3 QUESTIONS À… MONSIEUR GRANDIN
Producteur de musique électronique


Ton dernier album est largement traversé par l’univers des robots, d’où vient cette passion ?
C’est quelque chose qui est présent dans mon travail depuis le début, que ce soit dans la musique ou les clips. Ma première rencontre avec les robots, c’est Goldorak, comme toute une génération. Mais la vraie claque, c’est Star Wars, le premier film de SF à se passer entièrement de sons de synthèse grâce au travail incroyable de Ben Burtt. On lui doit tout l’imaginaire sonore contemporain. Le son du sabre laser, par exemple, ça n’existe pas, il l’a inventé à partir de vrais sons. C’est ce dont je m’inspire en collectant en permanence des matières sonores un peu partout, dans les usines notamment, pour créer des musiques qui ont du sens et des albums que j’envisage toujours comme des BO de films qui n’existent pas.

Tu as également en projet un show avec des robots.
Oui c’est un projet collectif, un set avec des robots de 2 à 3 mètres de hauteur qui joueront de la musique. Je ne peux pas en dire trop mais ils seront téléguidés au début, avant de prendre le lead petit à petit. C’est le mythe de Gepetto ou de Frankenstein, le fantasme des robots qui prennent le contrôle. Pour beaucoup de gens, c’est très anxiogène, personnellement, cela ne m’effraie pas du tout, au contraire, c’est très poétique.

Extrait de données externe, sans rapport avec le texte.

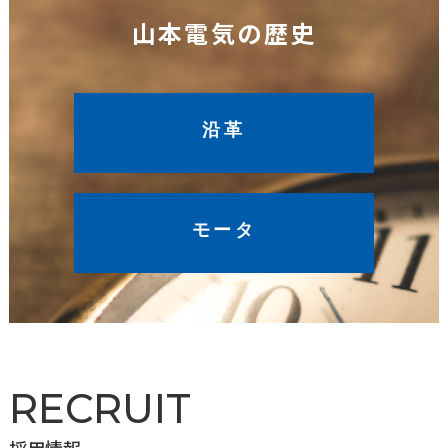
山本電気の歴史
沿革
モータ
RECRUIT
採用情報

Pourquoi les robots fascinent autant ?
Il y a d’une part cette peur, mais aussi le rêve intimement lié à l’enfance. J’ai amené ma fille au concert des Puppetmastaz. Voir des marionnettes faire du rap, c’est complètement magique. Pareil avec les machines de Delarozière ou avec les Daft Punk et leurs casques, cela parle directement aux enfants qui restent en chacun de nous, c’est assez universel.